Ella, también lejos de casa, pero no tanto como yo, estaba moviendo el mundo para que alguien nos ayudara a evitar que encontráramos a mamá muerta. A cuatro horas de Cali y con la imposibilidad de regresar a tiempo, mi reacción fue dar vueltas por el parque de Salento mientras me mordía las manos, los dedos, las muñecas, y le marcaba a mi mamá con insistencia deseando escuchar su voz y saberla con vida.

Ni siquiera fui capaz de llorar y disfracé el horror con una calma que a Juan Pablo, mi compañero de viaje y reportero gráfico del medio para el que trabajaba, le aterró notarme cuando le resumí lo que había pasado.

En ese momento no se me ocurrió escribirle a mi amiga Andrea, la psicóloga, y por eso no pude llamarle ‘episodio de ansiedad’ a esa crisis que por poco me deja sin manos. Quizá lo había sentido antes, siempre motivado por asuntos puntuales: una ruptura sentimental o el susto que queda después de un atraco. En los primeros casos, casi siempre he tenido mucho llanto y vómito. En los segundos, llanto y mutismo.

Tomé Sertralina tres días, tal vez cuatro. La calma en la que me sumió hizo nulo cualquier impulso de alteración y aniquiló hasta el más mínimo deseo sexual. Eso mismo le pasó a mi mejor amiga, me dijo Andrés cuando le conté que el medicamento era un puto oxímoron: me mantenía en calma, pero sin ganas de nada. Ni siquiera de recomponerme.
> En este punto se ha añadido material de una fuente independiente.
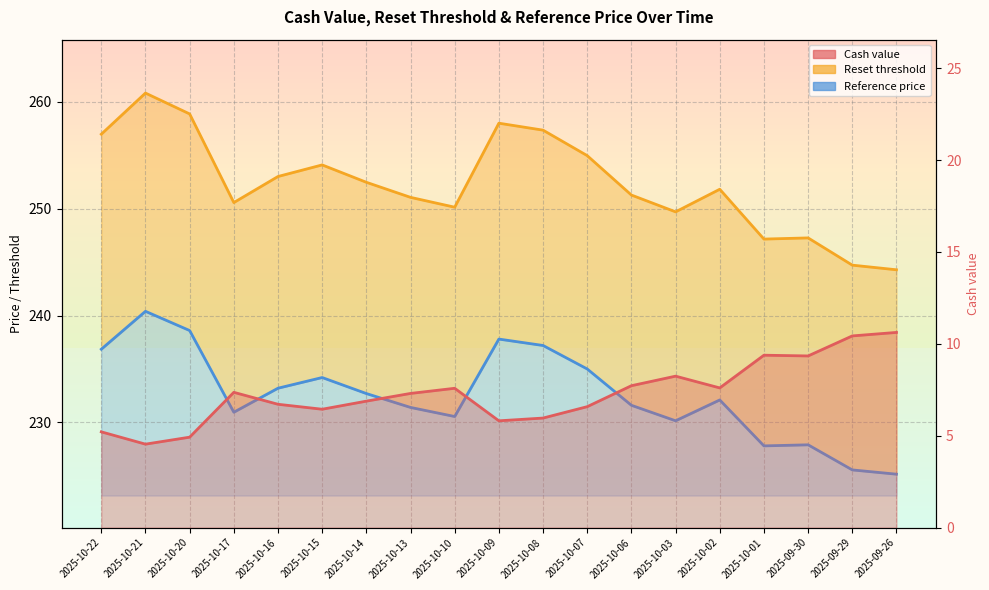

At which category does Cash value line reach its first local peak?

2025-10-17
Al quinto día dije no más. Así: no más.

Vas a poder seguir sin esto. Vas a poder. Vas a poder. No te acostumbres. Vas a poder.

Y entonces no las volví a tomar. Guardo la caja con la mayoría de píldoras, como recuerdo de ese enero. Ahora sé que las situaciones de profunda tristeza y miedo me disparan la ansiedad. No pasa con frecuencia. Pero si en algún momento de la vida les llamo o les escribo muy alterada, por favor ayúdenme a contar hasta diez.